European Affairs

European Affairs

Summer 2001

 

The European Economy
The Unconventional Case For a Stronger Euro
Robert H. Dugger
Managing Director, Tudor Investment Corporation

 

Might there be reasons for the euro to strengthen against the dollar in the coming months, apart from the familiar considerations of economic growth and interest rate differentials between Europe and the United States?

Could longer-term non-macroeconomic factors such as demographic trends or restructuring shifts, for example, have an impact on the exchange rate between the two currencies? Or might it be influenced by a slowdown in the diversification of European investment that accompanied the introduction of the euro at the beginning of 1999?

Let us first examine whether demographics might provide some answers. Contrary to market perceptions, Europe is young. The postwar baby boom generation in the 12-nation euro zone is five years younger than in the United States and 15 years younger than the equivalent generation in Japan.

Demographically, the euro zone is where Japan was in the mid-1980s and the United States was in the mid-1990s.

In the 1980s, Japan's baby boom created an export juggernaut. In the 1990s, America's baby boom created a technological powerhouse. The parallel European achievement may be the euro and its competitive new political and institutional infrastructure.

Is it correct to think in these terms? Is the emergence of a large population of risk-taking young adults a key factor in reshaping and strengthening an economy? If so, the euro zone may be about to experience a strong upturn in growth.

§ Provided information:
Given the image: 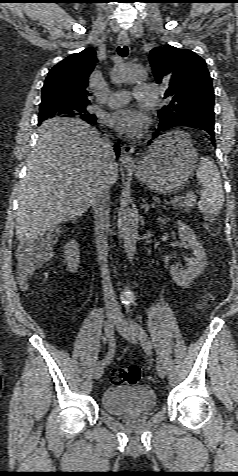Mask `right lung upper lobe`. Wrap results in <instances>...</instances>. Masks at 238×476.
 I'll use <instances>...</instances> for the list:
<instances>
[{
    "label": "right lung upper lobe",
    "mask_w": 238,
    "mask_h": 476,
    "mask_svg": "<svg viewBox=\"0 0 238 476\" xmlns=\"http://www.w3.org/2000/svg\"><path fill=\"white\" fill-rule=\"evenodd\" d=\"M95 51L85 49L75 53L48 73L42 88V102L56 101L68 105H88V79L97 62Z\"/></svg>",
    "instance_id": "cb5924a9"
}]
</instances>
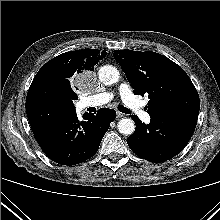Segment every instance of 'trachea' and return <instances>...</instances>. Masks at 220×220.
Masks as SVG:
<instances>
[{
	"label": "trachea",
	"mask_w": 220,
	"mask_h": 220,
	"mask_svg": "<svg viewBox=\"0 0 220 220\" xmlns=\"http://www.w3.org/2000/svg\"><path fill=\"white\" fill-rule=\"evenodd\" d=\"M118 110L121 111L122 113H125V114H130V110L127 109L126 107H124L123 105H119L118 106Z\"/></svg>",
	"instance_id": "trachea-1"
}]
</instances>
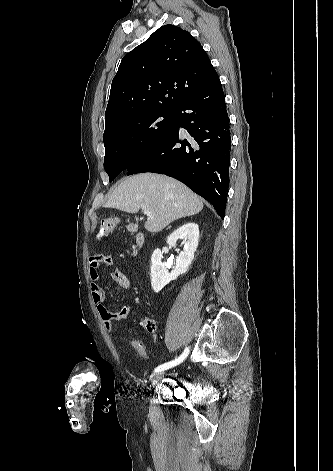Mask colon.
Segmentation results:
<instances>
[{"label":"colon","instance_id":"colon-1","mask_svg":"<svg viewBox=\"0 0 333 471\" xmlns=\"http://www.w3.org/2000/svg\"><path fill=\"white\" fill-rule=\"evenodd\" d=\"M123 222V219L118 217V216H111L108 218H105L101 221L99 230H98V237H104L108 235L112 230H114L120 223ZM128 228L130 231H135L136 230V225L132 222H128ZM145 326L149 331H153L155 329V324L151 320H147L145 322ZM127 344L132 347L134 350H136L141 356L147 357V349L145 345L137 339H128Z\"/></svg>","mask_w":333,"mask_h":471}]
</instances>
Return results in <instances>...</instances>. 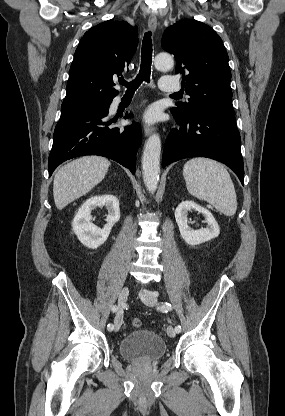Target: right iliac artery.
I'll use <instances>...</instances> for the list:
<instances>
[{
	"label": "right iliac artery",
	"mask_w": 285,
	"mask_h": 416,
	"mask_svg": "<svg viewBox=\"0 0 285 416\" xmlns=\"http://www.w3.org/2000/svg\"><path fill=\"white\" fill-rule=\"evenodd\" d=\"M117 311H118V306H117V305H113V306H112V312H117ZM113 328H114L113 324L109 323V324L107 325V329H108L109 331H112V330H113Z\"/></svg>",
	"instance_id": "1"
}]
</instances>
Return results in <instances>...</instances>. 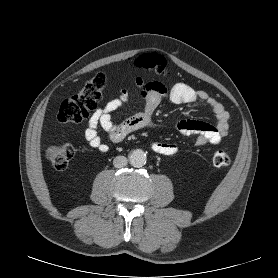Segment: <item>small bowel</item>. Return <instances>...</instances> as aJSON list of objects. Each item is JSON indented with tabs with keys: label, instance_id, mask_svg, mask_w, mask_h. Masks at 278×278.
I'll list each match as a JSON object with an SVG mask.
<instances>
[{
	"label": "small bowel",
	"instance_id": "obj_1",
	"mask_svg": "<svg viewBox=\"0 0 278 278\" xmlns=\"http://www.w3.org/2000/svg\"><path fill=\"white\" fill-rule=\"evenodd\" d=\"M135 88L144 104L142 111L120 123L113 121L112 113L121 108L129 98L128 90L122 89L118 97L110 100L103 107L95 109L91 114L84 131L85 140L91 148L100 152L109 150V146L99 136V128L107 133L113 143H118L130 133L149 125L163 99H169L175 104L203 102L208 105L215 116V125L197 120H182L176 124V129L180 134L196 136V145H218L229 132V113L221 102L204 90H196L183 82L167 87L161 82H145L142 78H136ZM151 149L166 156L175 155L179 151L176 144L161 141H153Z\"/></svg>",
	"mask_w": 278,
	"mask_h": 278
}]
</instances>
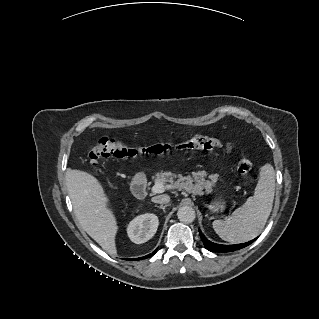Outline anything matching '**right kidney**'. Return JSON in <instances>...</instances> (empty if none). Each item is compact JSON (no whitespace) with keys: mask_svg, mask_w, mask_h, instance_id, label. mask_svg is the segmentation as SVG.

--

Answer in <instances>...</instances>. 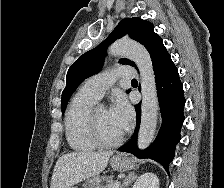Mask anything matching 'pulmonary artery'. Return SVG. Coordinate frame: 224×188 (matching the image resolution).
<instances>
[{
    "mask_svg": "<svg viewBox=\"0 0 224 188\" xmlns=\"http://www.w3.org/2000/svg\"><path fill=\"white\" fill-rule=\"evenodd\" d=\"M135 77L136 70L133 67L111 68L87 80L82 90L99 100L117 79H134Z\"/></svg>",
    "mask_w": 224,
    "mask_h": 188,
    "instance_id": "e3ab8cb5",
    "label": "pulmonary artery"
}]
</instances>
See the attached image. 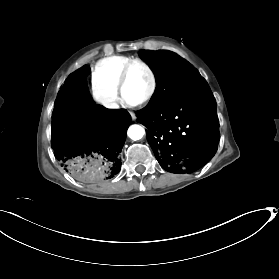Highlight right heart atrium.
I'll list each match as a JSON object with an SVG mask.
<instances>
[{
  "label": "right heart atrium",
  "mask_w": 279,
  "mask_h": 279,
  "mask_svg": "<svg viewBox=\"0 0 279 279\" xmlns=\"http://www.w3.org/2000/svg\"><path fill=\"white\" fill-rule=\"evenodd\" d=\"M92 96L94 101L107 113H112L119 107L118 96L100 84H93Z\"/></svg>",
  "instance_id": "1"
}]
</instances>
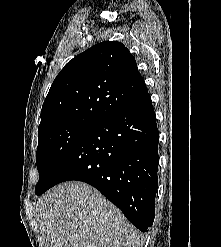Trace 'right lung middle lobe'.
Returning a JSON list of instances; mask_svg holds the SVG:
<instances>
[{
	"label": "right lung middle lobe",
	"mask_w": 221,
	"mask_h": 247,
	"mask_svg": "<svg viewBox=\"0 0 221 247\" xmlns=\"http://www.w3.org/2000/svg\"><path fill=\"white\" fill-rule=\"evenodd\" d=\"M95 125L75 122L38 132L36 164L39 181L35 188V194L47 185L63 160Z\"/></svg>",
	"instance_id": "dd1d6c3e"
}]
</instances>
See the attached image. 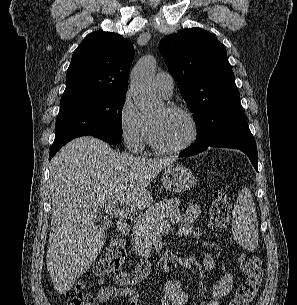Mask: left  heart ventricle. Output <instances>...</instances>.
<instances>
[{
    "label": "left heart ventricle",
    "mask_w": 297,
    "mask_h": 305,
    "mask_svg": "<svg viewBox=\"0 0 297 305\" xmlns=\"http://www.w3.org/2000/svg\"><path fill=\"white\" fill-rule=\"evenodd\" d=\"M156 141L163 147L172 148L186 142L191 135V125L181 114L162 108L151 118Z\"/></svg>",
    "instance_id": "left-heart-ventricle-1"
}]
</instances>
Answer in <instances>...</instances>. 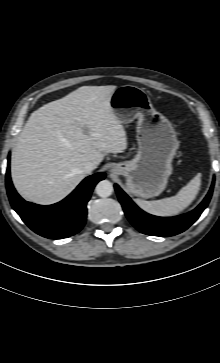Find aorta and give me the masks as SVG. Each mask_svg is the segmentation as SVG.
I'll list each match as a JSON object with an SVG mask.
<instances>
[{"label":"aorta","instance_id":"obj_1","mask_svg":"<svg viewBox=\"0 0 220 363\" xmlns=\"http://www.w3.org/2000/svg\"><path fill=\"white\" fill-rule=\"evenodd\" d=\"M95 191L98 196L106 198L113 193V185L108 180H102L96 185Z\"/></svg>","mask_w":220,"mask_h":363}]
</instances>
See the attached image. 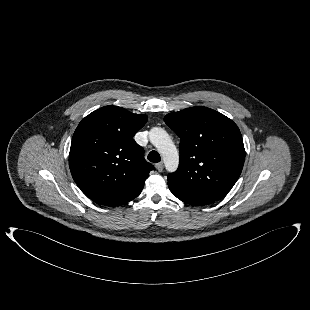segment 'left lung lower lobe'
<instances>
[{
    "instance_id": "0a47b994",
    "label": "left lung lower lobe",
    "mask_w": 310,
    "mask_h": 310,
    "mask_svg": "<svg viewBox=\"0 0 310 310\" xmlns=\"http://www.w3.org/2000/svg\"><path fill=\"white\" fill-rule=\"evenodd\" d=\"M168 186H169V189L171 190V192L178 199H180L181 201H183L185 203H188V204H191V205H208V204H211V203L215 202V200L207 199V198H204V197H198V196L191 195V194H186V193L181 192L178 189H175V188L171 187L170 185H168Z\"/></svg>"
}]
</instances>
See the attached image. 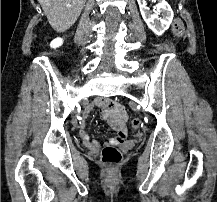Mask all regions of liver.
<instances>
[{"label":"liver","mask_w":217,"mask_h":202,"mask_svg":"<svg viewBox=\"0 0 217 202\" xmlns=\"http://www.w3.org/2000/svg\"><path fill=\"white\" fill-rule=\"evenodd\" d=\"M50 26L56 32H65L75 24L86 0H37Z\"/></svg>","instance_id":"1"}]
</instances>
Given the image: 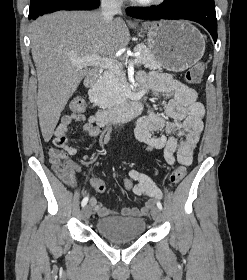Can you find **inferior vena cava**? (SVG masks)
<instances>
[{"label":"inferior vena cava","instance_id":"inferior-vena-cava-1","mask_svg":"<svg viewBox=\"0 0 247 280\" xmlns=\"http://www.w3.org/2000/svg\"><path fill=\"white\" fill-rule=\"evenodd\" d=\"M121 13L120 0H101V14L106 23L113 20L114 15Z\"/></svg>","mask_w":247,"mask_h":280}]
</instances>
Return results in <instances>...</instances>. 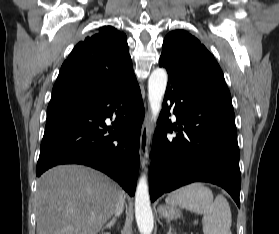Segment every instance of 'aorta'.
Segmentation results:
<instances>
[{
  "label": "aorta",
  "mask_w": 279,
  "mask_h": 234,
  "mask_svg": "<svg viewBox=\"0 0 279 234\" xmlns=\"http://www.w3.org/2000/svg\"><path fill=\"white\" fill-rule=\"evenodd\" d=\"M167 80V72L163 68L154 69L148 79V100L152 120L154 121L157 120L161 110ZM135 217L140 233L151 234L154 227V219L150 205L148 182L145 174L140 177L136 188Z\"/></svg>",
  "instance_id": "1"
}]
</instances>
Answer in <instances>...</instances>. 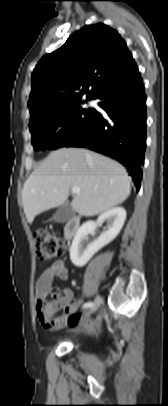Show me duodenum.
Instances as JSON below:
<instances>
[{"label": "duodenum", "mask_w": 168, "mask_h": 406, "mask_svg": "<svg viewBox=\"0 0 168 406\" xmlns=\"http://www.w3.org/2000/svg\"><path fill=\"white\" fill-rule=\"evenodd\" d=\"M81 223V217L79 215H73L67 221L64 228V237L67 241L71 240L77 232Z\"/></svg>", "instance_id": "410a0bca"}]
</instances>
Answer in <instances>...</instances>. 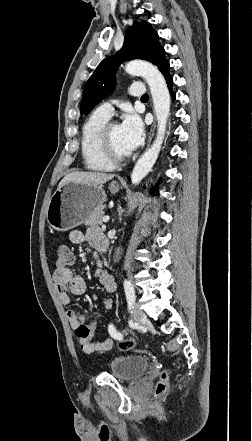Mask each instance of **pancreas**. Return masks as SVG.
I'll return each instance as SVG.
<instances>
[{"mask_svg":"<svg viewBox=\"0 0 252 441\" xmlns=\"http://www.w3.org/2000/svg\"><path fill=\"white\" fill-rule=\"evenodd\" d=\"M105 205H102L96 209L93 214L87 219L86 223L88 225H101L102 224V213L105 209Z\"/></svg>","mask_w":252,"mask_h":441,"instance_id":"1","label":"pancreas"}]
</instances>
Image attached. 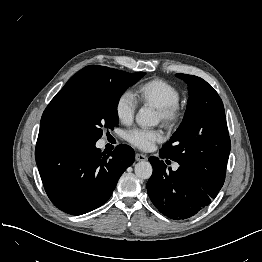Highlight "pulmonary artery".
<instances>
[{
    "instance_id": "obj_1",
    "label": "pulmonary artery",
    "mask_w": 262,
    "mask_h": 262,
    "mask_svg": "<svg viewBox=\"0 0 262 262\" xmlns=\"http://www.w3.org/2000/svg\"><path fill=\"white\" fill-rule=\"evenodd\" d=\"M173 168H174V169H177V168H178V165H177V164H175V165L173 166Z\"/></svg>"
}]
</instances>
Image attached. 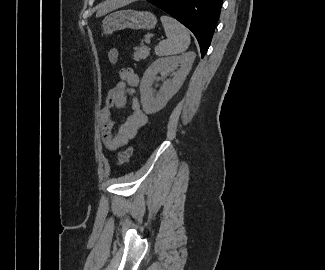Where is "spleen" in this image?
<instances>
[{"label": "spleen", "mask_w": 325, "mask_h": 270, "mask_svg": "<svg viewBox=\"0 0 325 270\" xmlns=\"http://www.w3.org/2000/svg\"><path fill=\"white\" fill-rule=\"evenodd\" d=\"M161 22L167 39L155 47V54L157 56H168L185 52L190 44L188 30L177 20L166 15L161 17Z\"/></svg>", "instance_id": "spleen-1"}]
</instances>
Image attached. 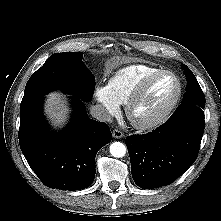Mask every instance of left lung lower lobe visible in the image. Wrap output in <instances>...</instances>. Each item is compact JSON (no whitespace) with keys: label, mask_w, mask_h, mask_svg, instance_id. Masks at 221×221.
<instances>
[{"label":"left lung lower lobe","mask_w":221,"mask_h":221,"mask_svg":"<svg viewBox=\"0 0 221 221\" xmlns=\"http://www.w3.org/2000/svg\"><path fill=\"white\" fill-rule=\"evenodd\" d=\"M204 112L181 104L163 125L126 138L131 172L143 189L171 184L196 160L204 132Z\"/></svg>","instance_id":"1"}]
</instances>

§ Set task A:
Please condense the paragraph beginning "Let us first examine whether demographics" in the euro article into a short bulleted list that keeps its main facts.
§ Set task B:
Extend the euro article with the paragraphs that would come next, starting after its final sentence.

§ Reply A:
- Demographics are examined first as a possible answer.
- Contrary to market perceptions, Europe is young.
- The postwar baby boom generation in the 12-nation euro zone is five years younger than in the United States.
- It is 15 years younger than the equivalent generation in Japan.

§ Reply B:
If this analysis is right, household saving rates may decline in the euro zone, as they did in Japan in the late 1980s and in the United States more recently, and aggregate demand may be stronger than forecast.

The value of the euro and asset prices may surge as capital begins to flow into Europe to capture the returns associated with the maturing of Europe's risk-oriented baby boom generation. If demographics matter, and if the European Central Bank is not careful, such an upturn could result in financial asset inflation.

Next, let us look at restructuring. Although macro-economists pay little attention to them, market participants are keenly interested in relative rates of restructuring occurring in different economies. The key seems to be the degree to which actual restructuring deviates from trend and market expectations.

U.S. investors are beginning to wake up to the enormously positive restructuring changes under way in Europe. Financial markets are continually hearing news of pension reforms, tax reductions, modernized corporate ownership rules and other signs that Europe's rigid government-dominated economies are changing.

The under-allocation of U.S. investments to the euro zone in 1998 and 1999 has reversed - in 1998 Americans sold $60 billion of euro equities; in 2000 they bought $20 billion.

Market mechanics are important. The worse a country's conditions, the higher its potential marginal return on investment. In other words, the worse state a country is in, the more attractive it is to investors once true restructuring reforms are initiated.

When real restructuring reforms get underway, "potential" becomes "expected," and currencies begin to strengthen. The slow trend reversal in the euro/dollar exchange rate that has been becoming apparent over the past six months probably reflects this.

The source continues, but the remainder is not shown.